Data records:
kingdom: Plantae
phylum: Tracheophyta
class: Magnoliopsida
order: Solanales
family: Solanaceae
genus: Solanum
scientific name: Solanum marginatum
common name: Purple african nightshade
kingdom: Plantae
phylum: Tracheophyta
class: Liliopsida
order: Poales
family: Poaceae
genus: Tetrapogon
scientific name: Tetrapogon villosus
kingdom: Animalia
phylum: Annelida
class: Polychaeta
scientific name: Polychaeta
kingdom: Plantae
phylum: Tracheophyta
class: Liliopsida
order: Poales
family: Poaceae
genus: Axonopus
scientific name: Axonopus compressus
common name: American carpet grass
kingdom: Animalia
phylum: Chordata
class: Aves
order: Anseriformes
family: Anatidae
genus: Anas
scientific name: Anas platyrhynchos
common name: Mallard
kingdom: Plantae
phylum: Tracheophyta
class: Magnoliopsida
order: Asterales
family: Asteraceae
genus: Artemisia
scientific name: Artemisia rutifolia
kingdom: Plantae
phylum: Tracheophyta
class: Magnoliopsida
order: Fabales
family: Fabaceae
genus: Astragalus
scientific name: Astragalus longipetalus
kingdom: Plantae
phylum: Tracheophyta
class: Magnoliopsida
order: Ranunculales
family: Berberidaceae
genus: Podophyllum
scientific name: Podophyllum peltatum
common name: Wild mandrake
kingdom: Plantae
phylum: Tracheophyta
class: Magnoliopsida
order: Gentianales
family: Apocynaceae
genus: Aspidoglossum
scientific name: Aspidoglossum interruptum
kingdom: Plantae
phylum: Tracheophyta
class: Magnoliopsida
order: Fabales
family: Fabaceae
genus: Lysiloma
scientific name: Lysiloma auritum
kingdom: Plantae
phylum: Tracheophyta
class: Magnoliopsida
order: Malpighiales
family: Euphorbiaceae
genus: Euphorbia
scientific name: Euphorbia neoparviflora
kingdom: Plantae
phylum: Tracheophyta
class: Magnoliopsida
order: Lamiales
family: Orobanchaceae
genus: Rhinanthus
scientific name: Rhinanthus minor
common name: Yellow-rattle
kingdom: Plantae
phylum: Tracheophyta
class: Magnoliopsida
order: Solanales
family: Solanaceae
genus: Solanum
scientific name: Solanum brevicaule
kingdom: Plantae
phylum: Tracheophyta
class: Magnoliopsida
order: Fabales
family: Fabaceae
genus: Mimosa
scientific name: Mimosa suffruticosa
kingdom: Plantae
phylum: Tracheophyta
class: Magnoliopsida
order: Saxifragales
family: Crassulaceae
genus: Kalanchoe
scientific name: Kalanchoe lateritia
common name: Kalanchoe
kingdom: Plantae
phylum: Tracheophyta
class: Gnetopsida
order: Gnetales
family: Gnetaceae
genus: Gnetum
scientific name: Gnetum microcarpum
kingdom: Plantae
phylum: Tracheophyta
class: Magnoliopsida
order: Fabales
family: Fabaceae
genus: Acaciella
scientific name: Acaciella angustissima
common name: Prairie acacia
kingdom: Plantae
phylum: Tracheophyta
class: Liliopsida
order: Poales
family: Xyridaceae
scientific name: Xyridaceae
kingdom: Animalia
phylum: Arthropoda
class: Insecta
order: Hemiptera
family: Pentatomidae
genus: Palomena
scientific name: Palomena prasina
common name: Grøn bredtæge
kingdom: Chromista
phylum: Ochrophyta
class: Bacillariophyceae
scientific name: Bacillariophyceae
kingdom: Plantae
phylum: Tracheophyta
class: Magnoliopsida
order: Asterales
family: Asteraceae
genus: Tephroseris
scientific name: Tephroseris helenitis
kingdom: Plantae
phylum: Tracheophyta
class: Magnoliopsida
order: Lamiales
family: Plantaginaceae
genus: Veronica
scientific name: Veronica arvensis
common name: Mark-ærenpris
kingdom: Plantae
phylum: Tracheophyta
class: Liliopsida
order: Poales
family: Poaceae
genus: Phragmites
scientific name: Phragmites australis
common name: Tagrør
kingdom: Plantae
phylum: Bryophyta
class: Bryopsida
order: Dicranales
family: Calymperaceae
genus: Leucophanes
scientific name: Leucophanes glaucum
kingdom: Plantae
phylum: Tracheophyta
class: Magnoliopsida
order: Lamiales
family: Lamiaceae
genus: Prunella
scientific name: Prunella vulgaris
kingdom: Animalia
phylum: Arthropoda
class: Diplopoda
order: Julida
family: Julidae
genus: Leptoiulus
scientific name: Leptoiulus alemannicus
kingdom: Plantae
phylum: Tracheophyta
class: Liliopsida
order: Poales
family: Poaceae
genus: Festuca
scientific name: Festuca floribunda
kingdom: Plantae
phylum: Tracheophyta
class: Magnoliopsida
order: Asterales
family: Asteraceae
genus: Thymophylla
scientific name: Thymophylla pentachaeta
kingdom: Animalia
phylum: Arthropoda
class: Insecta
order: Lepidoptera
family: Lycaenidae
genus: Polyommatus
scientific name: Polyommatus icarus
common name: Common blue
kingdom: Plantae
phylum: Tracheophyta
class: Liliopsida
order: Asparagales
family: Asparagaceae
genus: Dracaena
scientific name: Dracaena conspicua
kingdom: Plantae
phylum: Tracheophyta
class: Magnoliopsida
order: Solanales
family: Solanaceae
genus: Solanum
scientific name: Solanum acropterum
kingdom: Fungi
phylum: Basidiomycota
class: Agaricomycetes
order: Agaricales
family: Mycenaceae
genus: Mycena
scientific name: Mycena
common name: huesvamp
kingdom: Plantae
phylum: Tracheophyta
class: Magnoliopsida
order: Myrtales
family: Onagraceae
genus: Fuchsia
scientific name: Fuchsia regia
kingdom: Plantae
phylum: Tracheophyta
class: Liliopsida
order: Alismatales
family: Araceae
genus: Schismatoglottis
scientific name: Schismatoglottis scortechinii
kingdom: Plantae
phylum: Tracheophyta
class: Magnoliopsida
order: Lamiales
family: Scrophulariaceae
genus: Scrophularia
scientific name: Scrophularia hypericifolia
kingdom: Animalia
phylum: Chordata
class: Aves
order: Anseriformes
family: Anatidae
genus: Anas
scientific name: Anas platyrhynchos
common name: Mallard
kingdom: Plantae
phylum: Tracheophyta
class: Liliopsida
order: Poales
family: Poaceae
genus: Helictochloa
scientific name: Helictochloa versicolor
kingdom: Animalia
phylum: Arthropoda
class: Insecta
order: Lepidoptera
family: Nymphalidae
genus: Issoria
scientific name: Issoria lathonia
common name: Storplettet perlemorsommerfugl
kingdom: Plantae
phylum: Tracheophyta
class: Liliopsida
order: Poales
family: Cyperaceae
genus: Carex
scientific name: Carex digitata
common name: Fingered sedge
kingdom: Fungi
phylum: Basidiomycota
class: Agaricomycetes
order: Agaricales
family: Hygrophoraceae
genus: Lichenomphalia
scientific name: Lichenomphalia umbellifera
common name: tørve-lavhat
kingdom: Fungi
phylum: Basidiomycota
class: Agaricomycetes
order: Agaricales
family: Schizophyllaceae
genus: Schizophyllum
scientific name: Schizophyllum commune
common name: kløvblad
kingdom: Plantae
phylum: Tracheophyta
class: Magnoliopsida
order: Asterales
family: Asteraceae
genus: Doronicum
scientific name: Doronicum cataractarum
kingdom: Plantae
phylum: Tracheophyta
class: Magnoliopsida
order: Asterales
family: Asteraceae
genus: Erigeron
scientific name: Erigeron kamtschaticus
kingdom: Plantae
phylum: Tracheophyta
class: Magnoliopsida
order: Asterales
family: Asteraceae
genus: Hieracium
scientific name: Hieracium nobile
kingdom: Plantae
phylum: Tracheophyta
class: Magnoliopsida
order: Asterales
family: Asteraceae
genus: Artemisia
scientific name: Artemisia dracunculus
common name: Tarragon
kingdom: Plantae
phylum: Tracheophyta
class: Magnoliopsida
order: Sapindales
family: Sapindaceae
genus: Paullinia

== TASK DETAILS ==
Render every one of the records above as a two-column CSV with the header row rank,value. Each rank line gets its own row, with the rank in the first column and its name in the second, every field in double quotes, and any line breaks inside a field turned into spaces.

== OUTPUT FOR THIS EXERCISE ==
rank,value
"kingdom:","Plantae"
"phylum:","Tracheophyta"
"class:","Magnoliopsida"
"order:","Solanales"
"family:","Solanaceae"
"genus:","Solanum"
"scientific name:","Solanum marginatum"
"common name:","Purple african nightshade"
"kingdom:","Plantae"
"phylum:","Tracheophyta"
"class:","Liliopsida"
"order:","Poales"
"family:","Poaceae"
"genus:","Tetrapogon"
"scientific name:","Tetrapogon villosus"
"kingdom:","Animalia"
"phylum:","Annelida"
"class:","Polychaeta"
"scientific name:","Polychaeta"
"kingdom:","Plantae"
"phylum:","Tracheophyta"
"class:","Liliopsida"
"order:","Poales"
"family:","Poaceae"
"genus:","Axonopus"
"scientific name:","Axonopus compressus"
"common name:","American carpet grass"
"kingdom:","Animalia"
"phylum:","Chordata"
"class:","Aves"
"order:","Anseriformes"
"family:","Anatidae"
"genus:","Anas"
"scientific name:","Anas platyrhynchos"
"common name:","Mallard"
"kingdom:","Plantae"
"phylum:","Tracheophyta"
"class:","Magnoliopsida"
"order:","Asterales"
"family:","Asteraceae"
"genus:","Artemisia"
"scientific name:","Artemisia rutifolia"
"kingdom:","Plantae"
"phylum:","Tracheophyta"
"class:","Magnoliopsida"
"order:","Fabales"
"family:","Fabaceae"
"genus:","Astragalus"
"scientific name:","Astragalus longipetalus"
"kingdom:","Plantae"
"phylum:","Tracheophyta"
"class:","Magnoliopsida"
"order:","Ranunculales"
"family:","Berberidaceae"
"genus:","Podophyllum"
"scientific name:","Podophyllum peltatum"
"common name:","Wild mandrake"
"kingdom:","Plantae"
"phylum:","Tracheophyta"
"class:","Magnoliopsida"
"order:","Gentianales"
"family:","Apocynaceae"
"genus:","Aspidoglossum"
"scientific name:","Aspidoglossum interruptum"
"kingdom:","Plantae"
"phylum:","Tracheophyta"
"class:","Magnoliopsida"
"order:","Fabales"
"family:","Fabaceae"
"genus:","Lysiloma"
"scientific name:","Lysiloma auritum"
"kingdom:","Plantae"
"phylum:","Tracheophyta"
"class:","Magnoliopsida"
"order:","Malpighiales"
"family:","Euphorbiaceae"
"genus:","Euphorbia"
"scientific name:","Euphorbia neoparviflora"
"kingdom:","Plantae"
"phylum:","Tracheophyta"
"class:","Magnoliopsida"
"order:","Lamiales"
"family:","Orobanchaceae"
"genus:","Rhinanthus"
"scientific name:","Rhinanthus minor"
"common name:","Yellow-rattle"
"kingdom:","Plantae"
"phylum:","Tracheophyta"
"class:","Magnoliopsida"
"order:","Solanales"
"family:","Solanaceae"
"genus:","Solanum"
"scientific name:","Solanum brevicaule"
"kingdom:","Plantae"
"phylum:","Tracheophyta"
"class:","Magnoliopsida"
"order:","Fabales"
"family:","Fabaceae"
"genus:","Mimosa"
"scientific name:","Mimosa suffruticosa"
"kingdom:","Plantae"
"phylum:","Tracheophyta"
"class:","Magnoliopsida"
"order:","Saxifragales"
"family:","Crassulaceae"
"genus:","Kalanchoe"
"scientific name:","Kalanchoe lateritia"
"common name:","Kalanchoe"
"kingdom:","Plantae"
"phylum:","Tracheophyta"
"class:","Gnetopsida"
"order:","Gnetales"
"family:","Gnetaceae"
"genus:","Gnetum"
"scientific name:","Gnetum microcarpum"
"kingdom:","Plantae"
"phylum:","Tracheophyta"
"class:","Magnoliopsida"
"order:","Fabales"
"family:","Fabaceae"
"genus:","Acaciella"
"scientific name:","Acaciella angustissima"
"common name:","Prairie acacia"
"kingdom:","Plantae"
"phylum:","Tracheophyta"
"class:","Liliopsida"
"order:","Poales"
"family:","Xyridaceae"
"scientific name:","Xyridaceae"
"kingdom:","Animalia"
"phylum:","Arthropoda"
"class:","Insecta"
"order:","Hemiptera"
"family:","Pentatomidae"
"genus:","Palomena"
"scientific name:","Palomena prasina"
"common name:","Grøn bredtæge"
"kingdom:","Chromista"
"phylum:","Ochrophyta"
"class:","Bacillariophyceae"
"scientific name:","Bacillariophyceae"
"kingdom:","Plantae"
"phylum:","Tracheophyta"
"class:","Magnoliopsida"
"order:","Asterales"
"family:","Asteraceae"
"genus:","Tephroseris"
"scientific name:","Tephroseris helenitis"
"kingdom:","Plantae"
"phylum:","Tracheophyta"
"class:","Magnoliopsida"
"order:","Lamiales"
"family:","Plantaginaceae"
"genus:","Veronica"
"scientific name:","Veronica arvensis"
"common name:","Mark-ærenpris"
"kingdom:","Plantae"
"phylum:","Tracheophyta"
"class:","Liliopsida"
"order:","Poales"
"family:","Poaceae"
"genus:","Phragmites"
"scientific name:","Phragmites australis"
"common name:","Tagrør"
"kingdom:","Plantae"
"phylum:","Bryophyta"
"class:","Bryopsida"
"order:","Dicranales"
"family:","Calymperaceae"
"genus:","Leucophanes"
"scientific name:","Leucophanes glaucum"
"kingdom:","Plantae"
"phylum:","Tracheophyta"
"class:","Magnoliopsida"
"order:","Lamiales"
"family:","Lamiaceae"
"genus:","Prunella"
"scientific name:","Prunella vulgaris"
"kingdom:","Animalia"
"phylum:","Arthropoda"
"class:","Diplopoda"
"order:","Julida"
"family:","Julidae"
"genus:","Leptoiulus"
"scientific name:","Leptoiulus alemannicus"
"kingdom:","Plantae"
"phylum:","Tracheophyta"
"class:","Liliopsida"
"order:","Poales"
"family:","Poaceae"
"genus:","Festuca"
"scientific name:","Festuca floribunda"
"kingdom:","Plantae"
"phylum:","Tracheophyta"
"class:","Magnoliopsida"
"order:","Asterales"
"family:","Asteraceae"
"genus:","Thymophylla"
"scientific name:","Thymophylla pentachaeta"
"kingdom:","Animalia"
"phylum:","Arthropoda"
"class:","Insecta"
"order:","Lepidoptera"
"family:","Lycaenidae"
"genus:","Polyommatus"
"scientific name:","Polyommatus icarus"
"common name:","Common blue"
"kingdom:","Plantae"
"phylum:","Tracheophyta"
"class:","Liliopsida"
"order:","Asparagales"
"family:","Asparagaceae"
"genus:","Dracaena"
"scientific name:","Dracaena conspicua"
"kingdom:","Plantae"
"phylum:","Tracheophyta"
"class:","Magnoliopsida"
"order:","Solanales"
"family:","Solanaceae"
"genus:","Solanum"
"scientific name:","Solanum acropterum"
"kingdom:","Fungi"
"phylum:","Basidiomycota"
"class:","Agaricomycetes"
"order:","Agaricales"
"family:","Mycenaceae"
"genus:","Mycena"
"scientific name:","Mycena"
"common name:","huesvamp"
"kingdom:","Plantae"
"phylum:","Tracheophyta"
"class:","Magnoliopsida"
"order:","Myrtales"
"family:","Onagraceae"
"genus:","Fuchsia"
"scientific name:","Fuchsia regia"
"kingdom:","Plantae"
"phylum:","Tracheophyta"
"class:","Liliopsida"
"order:","Alismatales"
"family:","Araceae"
"genus:","Schismatoglottis"
"scientific name:","Schismatoglottis scortechinii"
"kingdom:","Plantae"
"phylum:","Tracheophyta"
"class:","Magnoliopsida"
"order:","Lamiales"
"family:","Scrophulariaceae"
"genus:","Scrophularia"
"scientific name:","Scrophularia hypericifolia"
"kingdom:","Animalia"
"phylum:","Chordata"
"class:","Aves"
"order:","Anseriformes"
"family:","Anatidae"
"genus:","Anas"
"scientific name:","Anas platyrhynchos"
"common name:","Mallard"
"kingdom:","Plantae"
"phylum:","Tracheophyta"
"class:","Liliopsida"
"order:","Poales"
"family:","Poaceae"
"genus:","Helictochloa"
"scientific name:","Helictochloa versicolor"
"kingdom:","Animalia"
"phylum:","Arthropoda"
"class:","Insecta"
"order:","Lepidoptera"
"family:","Nymphalidae"
"genus:","Issoria"
"scientific name:","Issoria lathonia"
"common name:","Storplettet perlemorsommerfugl"
"kingdom:","Plantae"
"phylum:","Tracheophyta"
"class:","Liliopsida"
"order:","Poales"
"family:","Cyperaceae"
"genus:","Carex"
"scientific name:","Carex digitata"
"common name:","Fingered sedge"
"kingdom:","Fungi"
"phylum:","Basidiomycota"
"class:","Agaricomycetes"
"order:","Agaricales"
"family:","Hygrophoraceae"
"genus:","Lichenomphalia"
"scientific name:","Lichenomphalia umbellifera"
"common name:","tørve-lavhat"
"kingdom:","Fungi"
"phylum:","Basidiomycota"
"class:","Agaricomycetes"
"order:","Agaricales"
"family:","Schizophyllaceae"
"genus:","Schizophyllum"
"scientific name:","Schizophyllum commune"
"common name:","kløvblad"
"kingdom:","Plantae"
"phylum:","Tracheophyta"
"class:","Magnoliopsida"
"order:","Asterales"
"family:","Asteraceae"
"genus:","Doronicum"
"scientific name:","Doronicum cataractarum"
"kingdom:","Plantae"
"phylum:","Tracheophyta"
"class:","Magnoliopsida"
"order:","Asterales"
"family:","Asteraceae"
"genus:","Erigeron"
"scientific name:","Erigeron kamtschaticus"
"kingdom:","Plantae"
"phylum:","Tracheophyta"
"class:","Magnoliopsida"
"order:","Asterales"
"family:","Asteraceae"
"genus:","Hieracium"
"scientific name:","Hieracium nobile"
"kingdom:","Plantae"
"phylum:","Tracheophyta"
"class:","Magnoliopsida"
"order:","Asterales"
"family:","Asteraceae"
"genus:","Artemisia"
"scientific name:","Artemisia dracunculus"
"common name:","Tarragon"
"kingdom:","Plantae"
"phylum:","Tracheophyta"
"class:","Magnoliopsida"
"order:","Sapindales"
"family:","Sapindaceae"
"genus:","Paullinia"